● Brief:
The answer must be an exact transcription of every record.

● Input:
◇ ◇ ◇ ◇ ◇

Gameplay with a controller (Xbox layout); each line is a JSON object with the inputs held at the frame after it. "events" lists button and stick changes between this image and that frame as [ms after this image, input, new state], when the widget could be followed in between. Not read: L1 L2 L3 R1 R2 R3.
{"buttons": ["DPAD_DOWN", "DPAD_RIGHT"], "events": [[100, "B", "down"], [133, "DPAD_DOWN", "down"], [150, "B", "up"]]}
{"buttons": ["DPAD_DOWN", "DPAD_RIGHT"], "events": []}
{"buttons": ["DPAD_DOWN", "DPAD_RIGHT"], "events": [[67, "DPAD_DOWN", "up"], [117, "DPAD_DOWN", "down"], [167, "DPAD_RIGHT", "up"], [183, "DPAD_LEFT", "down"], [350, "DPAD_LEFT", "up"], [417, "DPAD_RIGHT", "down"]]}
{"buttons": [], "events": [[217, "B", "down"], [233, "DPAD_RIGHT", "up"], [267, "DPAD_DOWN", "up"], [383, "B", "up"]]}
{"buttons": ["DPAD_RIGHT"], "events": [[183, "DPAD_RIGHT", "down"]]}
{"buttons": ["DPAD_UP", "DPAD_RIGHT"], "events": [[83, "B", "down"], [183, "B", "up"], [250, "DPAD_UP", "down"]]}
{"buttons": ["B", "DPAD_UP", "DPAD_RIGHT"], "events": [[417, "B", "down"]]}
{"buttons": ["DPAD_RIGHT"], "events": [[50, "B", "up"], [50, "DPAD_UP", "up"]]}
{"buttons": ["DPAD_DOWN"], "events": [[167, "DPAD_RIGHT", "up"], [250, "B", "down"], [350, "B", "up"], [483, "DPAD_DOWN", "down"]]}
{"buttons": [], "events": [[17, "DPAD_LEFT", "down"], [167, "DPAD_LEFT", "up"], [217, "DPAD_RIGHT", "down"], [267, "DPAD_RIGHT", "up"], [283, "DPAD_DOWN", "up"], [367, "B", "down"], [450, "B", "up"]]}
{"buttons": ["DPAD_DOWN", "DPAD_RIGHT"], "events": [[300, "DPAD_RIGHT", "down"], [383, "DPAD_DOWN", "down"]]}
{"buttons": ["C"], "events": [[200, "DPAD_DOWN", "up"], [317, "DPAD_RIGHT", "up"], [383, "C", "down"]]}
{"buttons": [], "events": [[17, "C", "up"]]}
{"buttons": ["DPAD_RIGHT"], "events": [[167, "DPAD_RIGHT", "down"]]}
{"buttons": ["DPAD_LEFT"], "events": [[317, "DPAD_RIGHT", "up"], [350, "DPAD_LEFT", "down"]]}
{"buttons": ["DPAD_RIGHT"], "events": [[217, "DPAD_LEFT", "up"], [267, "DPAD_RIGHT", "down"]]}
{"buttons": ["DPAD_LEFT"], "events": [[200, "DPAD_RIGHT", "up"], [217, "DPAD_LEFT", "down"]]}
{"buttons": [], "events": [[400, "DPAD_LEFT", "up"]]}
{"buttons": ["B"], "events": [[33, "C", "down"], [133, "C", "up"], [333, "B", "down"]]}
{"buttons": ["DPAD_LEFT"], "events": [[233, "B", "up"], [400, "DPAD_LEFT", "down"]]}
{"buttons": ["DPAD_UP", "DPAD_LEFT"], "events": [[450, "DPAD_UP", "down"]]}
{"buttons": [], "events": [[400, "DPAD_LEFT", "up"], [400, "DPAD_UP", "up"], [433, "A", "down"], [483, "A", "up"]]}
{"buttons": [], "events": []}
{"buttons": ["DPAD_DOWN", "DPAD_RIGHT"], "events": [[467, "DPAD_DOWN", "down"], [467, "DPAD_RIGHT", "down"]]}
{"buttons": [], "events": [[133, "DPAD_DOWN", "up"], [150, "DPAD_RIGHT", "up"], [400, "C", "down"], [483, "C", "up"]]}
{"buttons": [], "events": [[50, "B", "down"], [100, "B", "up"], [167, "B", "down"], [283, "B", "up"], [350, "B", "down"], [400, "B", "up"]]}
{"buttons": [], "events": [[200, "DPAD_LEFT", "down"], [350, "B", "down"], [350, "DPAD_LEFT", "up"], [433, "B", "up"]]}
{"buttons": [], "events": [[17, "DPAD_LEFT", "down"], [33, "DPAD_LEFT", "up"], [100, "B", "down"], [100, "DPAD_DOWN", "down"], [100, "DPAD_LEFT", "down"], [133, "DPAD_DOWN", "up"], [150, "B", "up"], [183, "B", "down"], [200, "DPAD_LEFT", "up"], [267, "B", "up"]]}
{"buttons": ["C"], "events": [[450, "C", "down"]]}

◇ ◇ ◇ ◇ ◇

● Result of this task:
Gameplay with a controller (Xbox layout); each line is a JSON object with the inputs held at the frame after it. "events" lists button and stick changes between this image and that frame as [ms after this image, input, new state], when the widget could be followed in between. Not read: L1 L2 L3 R1 R2 R3.
{"buttons": ["DPAD_DOWN", "DPAD_RIGHT"], "events": [[100, "B", "down"], [133, "DPAD_DOWN", "down"], [150, "B", "up"]]}
{"buttons": ["DPAD_DOWN", "DPAD_RIGHT"], "events": []}
{"buttons": ["DPAD_DOWN", "DPAD_RIGHT"], "events": [[67, "DPAD_DOWN", "up"], [117, "DPAD_DOWN", "down"], [167, "DPAD_RIGHT", "up"], [183, "DPAD_LEFT", "down"], [350, "DPAD_LEFT", "up"], [417, "DPAD_RIGHT", "down"]]}
{"buttons": [], "events": [[217, "B", "down"], [233, "DPAD_RIGHT", "up"], [267, "DPAD_DOWN", "up"], [383, "B", "up"]]}
{"buttons": ["DPAD_RIGHT"], "events": [[183, "DPAD_RIGHT", "down"]]}
{"buttons": ["DPAD_UP", "DPAD_RIGHT"], "events": [[83, "B", "down"], [183, "B", "up"], [250, "DPAD_UP", "down"]]}
{"buttons": ["B", "DPAD_UP", "DPAD_RIGHT"], "events": [[417, "B", "down"]]}
{"buttons": ["DPAD_RIGHT"], "events": [[50, "B", "up"], [50, "DPAD_UP", "up"]]}
{"buttons": ["DPAD_DOWN"], "events": [[167, "DPAD_RIGHT", "up"], [250, "B", "down"], [350, "B", "up"], [483, "DPAD_DOWN", "down"]]}
{"buttons": [], "events": [[17, "DPAD_LEFT", "down"], [167, "DPAD_LEFT", "up"], [217, "DPAD_RIGHT", "down"], [267, "DPAD_RIGHT", "up"], [283, "DPAD_DOWN", "up"], [367, "B", "down"], [450, "B", "up"]]}
{"buttons": ["DPAD_DOWN", "DPAD_RIGHT"], "events": [[300, "DPAD_RIGHT", "down"], [383, "DPAD_DOWN", "down"]]}
{"buttons": ["C"], "events": [[200, "DPAD_DOWN", "up"], [317, "DPAD_RIGHT", "up"], [383, "C", "down"]]}
{"buttons": [], "events": [[17, "C", "up"]]}
{"buttons": ["DPAD_RIGHT"], "events": [[167, "DPAD_RIGHT", "down"]]}
{"buttons": ["DPAD_LEFT"], "events": [[317, "DPAD_RIGHT", "up"], [350, "DPAD_LEFT", "down"]]}
{"buttons": ["DPAD_RIGHT"], "events": [[217, "DPAD_LEFT", "up"], [267, "DPAD_RIGHT", "down"]]}
{"buttons": ["DPAD_LEFT"], "events": [[200, "DPAD_RIGHT", "up"], [217, "DPAD_LEFT", "down"]]}
{"buttons": [], "events": [[400, "DPAD_LEFT", "up"]]}
{"buttons": ["B"], "events": [[33, "C", "down"], [133, "C", "up"], [333, "B", "down"]]}
{"buttons": ["DPAD_LEFT"], "events": [[233, "B", "up"], [400, "DPAD_LEFT", "down"]]}
{"buttons": ["DPAD_UP", "DPAD_LEFT"], "events": [[450, "DPAD_UP", "down"]]}
{"buttons": [], "events": [[400, "DPAD_LEFT", "up"], [400, "DPAD_UP", "up"], [433, "A", "down"], [483, "A", "up"]]}
{"buttons": [], "events": []}
{"buttons": ["DPAD_DOWN", "DPAD_RIGHT"], "events": [[467, "DPAD_DOWN", "down"], [467, "DPAD_RIGHT", "down"]]}
{"buttons": [], "events": [[133, "DPAD_DOWN", "up"], [150, "DPAD_RIGHT", "up"], [400, "C", "down"], [483, "C", "up"]]}
{"buttons": [], "events": [[50, "B", "down"], [100, "B", "up"], [167, "B", "down"], [283, "B", "up"], [350, "B", "down"], [400, "B", "up"]]}
{"buttons": [], "events": [[200, "DPAD_LEFT", "down"], [350, "B", "down"], [350, "DPAD_LEFT", "up"], [433, "B", "up"]]}
{"buttons": [], "events": [[17, "DPAD_LEFT", "down"], [33, "DPAD_LEFT", "up"], [100, "B", "down"], [100, "DPAD_DOWN", "down"], [100, "DPAD_LEFT", "down"], [133, "DPAD_DOWN", "up"], [150, "B", "up"], [183, "B", "down"], [200, "DPAD_LEFT", "up"], [267, "B", "up"]]}
{"buttons": ["C"], "events": [[450, "C", "down"]]}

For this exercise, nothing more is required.